I have a table in my PostgreSQL 9.0.x DB called cached_projects
which I primarily access via a Rails app, whose schema looks like this:
create_table "cached_projects", :force => true do |t|
t.string "name", :null => false
t.datetime "created_at", :null => false
t.datetime "updated_at", :null => false
t.boolean "localization", :default => false, :null => false
t.integer "base_project_id"
end
The table is populated by a Rake task which runs every N minutes and does the following:
- Queries all project records from a SOAP web service (a "project" in this context is just comprised of a name (string) and a couple boolean and integer fields).
- Syncs the list of projects in the DB with the SOAP results, discarding any records no longer present in the SOAP results, and adding any new records found.
What's the most efficient way to do this periodic sync? It's important that the rows in the DB match exactly the records given in the SOAP results, with no extras.
I can think of two solutions, but unsure which will be the fastest (and performance is a concern since there are tens of thousands of records and I'd like to sync as frequently as possible):
During each sync, DELETE all rows in
cached_projects
and INSERT a fresh row for each project found via the SOAP service.This will accomplish the goal of having exactly the same set of data, but how expensive will it be to delete ~50,000 rows each time in the DB, assuming the vast majority of them will be unchanged? Are there downsides to having this much "churn" in the DB?

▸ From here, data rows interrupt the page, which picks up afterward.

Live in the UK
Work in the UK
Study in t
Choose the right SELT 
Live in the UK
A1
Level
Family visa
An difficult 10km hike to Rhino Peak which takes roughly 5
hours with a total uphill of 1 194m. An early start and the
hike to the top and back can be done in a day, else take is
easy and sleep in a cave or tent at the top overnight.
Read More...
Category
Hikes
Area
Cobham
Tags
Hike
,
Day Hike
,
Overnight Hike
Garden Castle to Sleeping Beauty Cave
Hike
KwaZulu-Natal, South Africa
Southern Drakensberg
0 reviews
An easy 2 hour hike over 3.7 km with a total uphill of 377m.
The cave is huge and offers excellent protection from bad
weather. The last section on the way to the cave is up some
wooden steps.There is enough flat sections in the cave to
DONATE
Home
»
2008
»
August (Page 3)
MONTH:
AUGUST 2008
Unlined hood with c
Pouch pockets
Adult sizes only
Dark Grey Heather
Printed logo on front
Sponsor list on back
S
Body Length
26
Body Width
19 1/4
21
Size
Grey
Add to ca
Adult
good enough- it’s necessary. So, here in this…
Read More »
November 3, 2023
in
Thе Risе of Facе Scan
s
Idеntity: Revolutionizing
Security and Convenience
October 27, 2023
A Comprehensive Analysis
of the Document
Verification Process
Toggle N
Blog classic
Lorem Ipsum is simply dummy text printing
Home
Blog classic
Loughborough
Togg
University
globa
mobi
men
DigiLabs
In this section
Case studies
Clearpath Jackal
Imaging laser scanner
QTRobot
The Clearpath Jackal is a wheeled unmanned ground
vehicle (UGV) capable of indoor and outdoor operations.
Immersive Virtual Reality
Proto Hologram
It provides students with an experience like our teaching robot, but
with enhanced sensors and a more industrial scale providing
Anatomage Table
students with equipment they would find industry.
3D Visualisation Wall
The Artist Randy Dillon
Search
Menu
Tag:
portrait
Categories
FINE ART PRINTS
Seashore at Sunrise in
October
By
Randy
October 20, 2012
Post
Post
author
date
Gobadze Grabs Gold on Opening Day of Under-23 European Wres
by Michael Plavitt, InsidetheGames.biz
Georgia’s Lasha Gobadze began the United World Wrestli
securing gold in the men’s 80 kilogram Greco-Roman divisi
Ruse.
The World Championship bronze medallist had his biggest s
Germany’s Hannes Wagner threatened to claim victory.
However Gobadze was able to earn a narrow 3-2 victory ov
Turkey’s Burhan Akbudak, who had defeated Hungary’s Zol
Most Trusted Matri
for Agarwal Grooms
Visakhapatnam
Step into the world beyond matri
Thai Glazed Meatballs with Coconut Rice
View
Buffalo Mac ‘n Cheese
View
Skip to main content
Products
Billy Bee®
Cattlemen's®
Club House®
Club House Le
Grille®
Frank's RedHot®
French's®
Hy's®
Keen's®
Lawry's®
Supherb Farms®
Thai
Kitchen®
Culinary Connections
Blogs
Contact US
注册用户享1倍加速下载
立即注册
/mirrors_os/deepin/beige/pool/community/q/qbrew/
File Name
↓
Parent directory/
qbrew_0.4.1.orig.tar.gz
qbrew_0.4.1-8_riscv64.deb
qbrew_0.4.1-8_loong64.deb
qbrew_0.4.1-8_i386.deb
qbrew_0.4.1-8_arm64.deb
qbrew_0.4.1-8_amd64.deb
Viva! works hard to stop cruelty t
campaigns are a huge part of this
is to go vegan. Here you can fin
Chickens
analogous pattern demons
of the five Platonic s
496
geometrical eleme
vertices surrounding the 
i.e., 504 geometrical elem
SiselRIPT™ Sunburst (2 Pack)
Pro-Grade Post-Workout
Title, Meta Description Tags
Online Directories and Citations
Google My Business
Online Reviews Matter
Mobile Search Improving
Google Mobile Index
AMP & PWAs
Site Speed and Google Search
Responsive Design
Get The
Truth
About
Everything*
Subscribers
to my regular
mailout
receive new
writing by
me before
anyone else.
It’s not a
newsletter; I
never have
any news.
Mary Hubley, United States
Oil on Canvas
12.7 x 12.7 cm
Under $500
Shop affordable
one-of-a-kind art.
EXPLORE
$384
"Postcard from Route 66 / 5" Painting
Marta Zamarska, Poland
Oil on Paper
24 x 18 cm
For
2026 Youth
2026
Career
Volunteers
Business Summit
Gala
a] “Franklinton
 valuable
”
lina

During each sync, SELECT all rows in
cached_projects
, storing them in a temporary Hash variable. Loop over the SOAP records and for each one, check whether its already in the DB (using the temporary Hash), keeping a list of IDs of the DB records we find so they can remain in the DB. After comparing everything, INSERT rows for any new records, and DELETE rows for records that should no longer be in the table.This is my current solution, and while it also exactly mirrors the data, comparing all the records within the Rake task is pretty compute-intensive, taking around 3-5 minutes per sync. (Actually, the very first sync, when the DB table is empty, it is faster but on subsequent syncs it must compare against all the rows, which is slower.)
I'm open to other suggestions, or improvements to either of these ideas. So far I've been looking at solutions within my application code (the Ruby-based rake task), but I'm also interested in ideas that push more logic into the DB itself, since I'm a lot less familiar with that side of things.